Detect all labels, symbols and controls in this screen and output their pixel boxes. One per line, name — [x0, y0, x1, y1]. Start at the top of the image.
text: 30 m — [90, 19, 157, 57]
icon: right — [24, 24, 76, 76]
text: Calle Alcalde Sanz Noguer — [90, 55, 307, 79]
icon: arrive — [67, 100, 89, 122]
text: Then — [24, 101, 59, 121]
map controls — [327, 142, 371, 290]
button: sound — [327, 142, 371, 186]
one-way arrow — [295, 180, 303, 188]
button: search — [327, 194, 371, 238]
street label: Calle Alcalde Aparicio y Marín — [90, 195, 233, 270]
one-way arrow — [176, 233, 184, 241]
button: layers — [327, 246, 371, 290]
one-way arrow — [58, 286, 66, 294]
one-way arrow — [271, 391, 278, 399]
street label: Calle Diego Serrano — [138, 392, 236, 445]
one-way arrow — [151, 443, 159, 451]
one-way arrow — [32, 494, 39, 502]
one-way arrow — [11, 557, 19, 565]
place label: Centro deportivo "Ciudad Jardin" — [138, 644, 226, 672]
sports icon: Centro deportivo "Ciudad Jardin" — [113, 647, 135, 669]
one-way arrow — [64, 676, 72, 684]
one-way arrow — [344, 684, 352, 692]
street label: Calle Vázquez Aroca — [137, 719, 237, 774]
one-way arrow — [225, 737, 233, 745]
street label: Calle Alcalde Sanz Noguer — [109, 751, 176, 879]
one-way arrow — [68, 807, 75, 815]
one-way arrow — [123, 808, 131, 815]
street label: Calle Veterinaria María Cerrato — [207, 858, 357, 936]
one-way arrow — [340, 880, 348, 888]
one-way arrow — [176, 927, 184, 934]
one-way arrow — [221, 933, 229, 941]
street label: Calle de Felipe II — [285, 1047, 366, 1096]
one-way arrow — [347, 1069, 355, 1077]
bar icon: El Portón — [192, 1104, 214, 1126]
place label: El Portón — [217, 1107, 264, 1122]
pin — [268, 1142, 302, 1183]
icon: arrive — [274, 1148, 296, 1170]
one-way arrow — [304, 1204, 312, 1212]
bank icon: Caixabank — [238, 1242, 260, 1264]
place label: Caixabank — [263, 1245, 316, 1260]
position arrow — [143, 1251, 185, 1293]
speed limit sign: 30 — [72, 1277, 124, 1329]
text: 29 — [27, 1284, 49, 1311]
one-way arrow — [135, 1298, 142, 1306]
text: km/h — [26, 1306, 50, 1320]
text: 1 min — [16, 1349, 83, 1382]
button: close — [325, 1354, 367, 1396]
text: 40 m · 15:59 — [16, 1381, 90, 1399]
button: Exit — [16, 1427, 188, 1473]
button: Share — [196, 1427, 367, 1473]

## Exercise instructions
Filter the records above for "Calle" and copy every matching line.

## Answer for the task
text: Calle Alcalde Sanz Noguer — [90, 55, 307, 79]
street label: Calle Alcalde Aparicio y Marín — [90, 195, 233, 270]
street label: Calle Diego Serrano — [138, 392, 236, 445]
street label: Calle Vázquez Aroca — [137, 719, 237, 774]
street label: Calle Alcalde Sanz Noguer — [109, 751, 176, 879]
street label: Calle Veterinaria María Cerrato — [207, 858, 357, 936]
street label: Calle de Felipe II — [285, 1047, 366, 1096]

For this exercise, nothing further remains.